-- RECORDS FOR THIS TASK follows --
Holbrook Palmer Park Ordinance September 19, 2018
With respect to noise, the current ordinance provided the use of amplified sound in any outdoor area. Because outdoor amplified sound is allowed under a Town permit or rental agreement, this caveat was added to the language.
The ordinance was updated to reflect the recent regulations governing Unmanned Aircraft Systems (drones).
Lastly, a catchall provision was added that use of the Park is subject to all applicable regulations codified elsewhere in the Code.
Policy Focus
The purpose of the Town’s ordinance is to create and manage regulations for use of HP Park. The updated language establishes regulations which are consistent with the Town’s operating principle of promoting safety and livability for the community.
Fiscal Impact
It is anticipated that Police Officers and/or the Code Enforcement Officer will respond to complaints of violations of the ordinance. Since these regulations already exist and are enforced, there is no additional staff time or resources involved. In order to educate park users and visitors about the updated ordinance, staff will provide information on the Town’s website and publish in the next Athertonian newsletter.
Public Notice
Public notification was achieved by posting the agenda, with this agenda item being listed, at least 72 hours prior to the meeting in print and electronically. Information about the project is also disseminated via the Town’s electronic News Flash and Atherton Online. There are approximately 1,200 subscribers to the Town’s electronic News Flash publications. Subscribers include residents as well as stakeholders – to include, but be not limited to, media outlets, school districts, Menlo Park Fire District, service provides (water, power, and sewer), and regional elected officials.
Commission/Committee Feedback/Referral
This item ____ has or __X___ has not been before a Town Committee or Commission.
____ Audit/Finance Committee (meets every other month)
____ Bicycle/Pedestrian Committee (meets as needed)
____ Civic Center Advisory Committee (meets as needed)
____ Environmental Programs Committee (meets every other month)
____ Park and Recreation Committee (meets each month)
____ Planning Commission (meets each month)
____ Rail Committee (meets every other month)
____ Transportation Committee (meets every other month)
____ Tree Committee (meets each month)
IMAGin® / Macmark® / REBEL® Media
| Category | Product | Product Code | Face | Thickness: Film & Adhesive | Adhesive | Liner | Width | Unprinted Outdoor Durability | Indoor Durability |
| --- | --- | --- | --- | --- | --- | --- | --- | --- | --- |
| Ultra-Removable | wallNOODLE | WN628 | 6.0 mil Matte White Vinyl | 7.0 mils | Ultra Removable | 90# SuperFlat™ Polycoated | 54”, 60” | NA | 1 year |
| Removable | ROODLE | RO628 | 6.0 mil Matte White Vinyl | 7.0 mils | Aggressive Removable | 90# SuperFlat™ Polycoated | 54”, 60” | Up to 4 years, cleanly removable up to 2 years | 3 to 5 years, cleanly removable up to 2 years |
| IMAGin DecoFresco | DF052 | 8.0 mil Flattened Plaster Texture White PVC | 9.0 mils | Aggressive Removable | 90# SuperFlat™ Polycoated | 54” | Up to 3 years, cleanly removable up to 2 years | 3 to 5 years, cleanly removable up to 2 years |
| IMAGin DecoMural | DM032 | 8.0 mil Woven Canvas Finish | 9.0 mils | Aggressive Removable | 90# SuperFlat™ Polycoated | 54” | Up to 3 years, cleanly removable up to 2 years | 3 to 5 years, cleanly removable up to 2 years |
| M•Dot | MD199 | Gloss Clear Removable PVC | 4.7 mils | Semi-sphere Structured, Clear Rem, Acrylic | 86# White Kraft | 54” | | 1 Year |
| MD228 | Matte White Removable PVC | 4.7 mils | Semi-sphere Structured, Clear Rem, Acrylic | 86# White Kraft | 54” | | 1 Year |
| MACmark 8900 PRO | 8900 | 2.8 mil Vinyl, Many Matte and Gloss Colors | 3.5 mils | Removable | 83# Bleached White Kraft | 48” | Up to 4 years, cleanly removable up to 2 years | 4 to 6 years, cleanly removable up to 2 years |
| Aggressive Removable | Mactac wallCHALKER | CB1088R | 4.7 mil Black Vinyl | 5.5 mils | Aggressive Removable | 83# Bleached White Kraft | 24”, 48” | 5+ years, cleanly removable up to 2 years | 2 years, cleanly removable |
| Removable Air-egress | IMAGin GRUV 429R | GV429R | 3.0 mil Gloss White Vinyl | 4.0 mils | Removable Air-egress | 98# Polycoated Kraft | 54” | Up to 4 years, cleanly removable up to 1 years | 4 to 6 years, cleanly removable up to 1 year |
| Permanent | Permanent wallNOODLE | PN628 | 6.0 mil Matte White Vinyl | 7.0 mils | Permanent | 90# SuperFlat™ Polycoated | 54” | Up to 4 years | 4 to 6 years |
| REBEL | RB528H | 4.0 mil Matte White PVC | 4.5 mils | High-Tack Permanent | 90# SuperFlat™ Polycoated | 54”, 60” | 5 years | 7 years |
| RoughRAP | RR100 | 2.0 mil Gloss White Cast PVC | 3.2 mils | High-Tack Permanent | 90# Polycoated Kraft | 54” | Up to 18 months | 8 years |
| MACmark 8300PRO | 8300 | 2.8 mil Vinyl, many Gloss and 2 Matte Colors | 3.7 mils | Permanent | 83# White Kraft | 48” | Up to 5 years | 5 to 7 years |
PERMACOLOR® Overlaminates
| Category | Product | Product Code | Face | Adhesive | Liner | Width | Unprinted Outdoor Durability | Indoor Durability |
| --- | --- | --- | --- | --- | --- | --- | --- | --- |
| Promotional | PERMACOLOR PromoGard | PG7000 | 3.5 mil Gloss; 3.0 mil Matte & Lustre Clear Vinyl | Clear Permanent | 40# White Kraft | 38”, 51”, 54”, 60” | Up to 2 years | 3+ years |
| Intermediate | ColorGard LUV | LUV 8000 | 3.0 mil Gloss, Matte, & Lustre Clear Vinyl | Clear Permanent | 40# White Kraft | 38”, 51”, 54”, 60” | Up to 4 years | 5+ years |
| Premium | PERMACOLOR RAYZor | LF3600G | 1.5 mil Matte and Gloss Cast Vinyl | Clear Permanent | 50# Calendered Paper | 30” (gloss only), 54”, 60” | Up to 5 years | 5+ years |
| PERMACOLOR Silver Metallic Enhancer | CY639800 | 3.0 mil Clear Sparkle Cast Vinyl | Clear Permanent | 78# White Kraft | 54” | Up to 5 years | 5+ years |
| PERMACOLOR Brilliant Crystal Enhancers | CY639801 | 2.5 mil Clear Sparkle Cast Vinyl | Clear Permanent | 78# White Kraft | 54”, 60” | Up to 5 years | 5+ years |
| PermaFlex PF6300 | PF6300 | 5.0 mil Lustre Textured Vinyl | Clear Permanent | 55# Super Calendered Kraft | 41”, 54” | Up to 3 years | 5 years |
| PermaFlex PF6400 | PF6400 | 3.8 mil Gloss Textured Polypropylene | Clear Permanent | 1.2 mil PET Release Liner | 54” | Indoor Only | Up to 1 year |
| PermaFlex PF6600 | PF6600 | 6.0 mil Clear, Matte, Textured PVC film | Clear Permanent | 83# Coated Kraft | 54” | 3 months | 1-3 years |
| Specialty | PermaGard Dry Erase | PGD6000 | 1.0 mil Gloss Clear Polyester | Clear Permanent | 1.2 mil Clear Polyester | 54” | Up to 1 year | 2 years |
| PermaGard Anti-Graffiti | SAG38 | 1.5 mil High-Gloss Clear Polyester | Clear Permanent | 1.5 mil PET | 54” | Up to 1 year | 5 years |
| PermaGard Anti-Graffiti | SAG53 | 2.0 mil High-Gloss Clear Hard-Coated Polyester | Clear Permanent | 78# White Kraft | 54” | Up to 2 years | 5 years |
-- RECORDS FOR THIS TASK concluded --
> YOUR OBJECTIVE
For each line above that holds the string "IMAGin", provide a copy of that line.

> RESPONSE AREA
IMAGin® / Macmark® / REBEL® Media
| IMAGin DecoFresco | DF052 | 8.0 mil Flattened Plaster Texture White PVC | 9.0 mils | Aggressive Removable | 90# SuperFlat™ Polycoated | 54” | Up to 3 years, cleanly removable up to 2 years | 3 to 5 years, cleanly removable up to 2 years |
| IMAGin DecoMural | DM032 | 8.0 mil Woven Canvas Finish | 9.0 mils | Aggressive Removable | 90# SuperFlat™ Polycoated | 54” | Up to 3 years, cleanly removable up to 2 years | 3 to 5 years, cleanly removable up to 2 years |
| Removable Air-egress | IMAGin GRUV 429R | GV429R | 3.0 mil Gloss White Vinyl | 4.0 mils | Removable Air-egress | 98# Polycoated Kraft | 54” | Up to 4 years, cleanly removable up to 1 years | 4 to 6 years, cleanly removable up to 1 year |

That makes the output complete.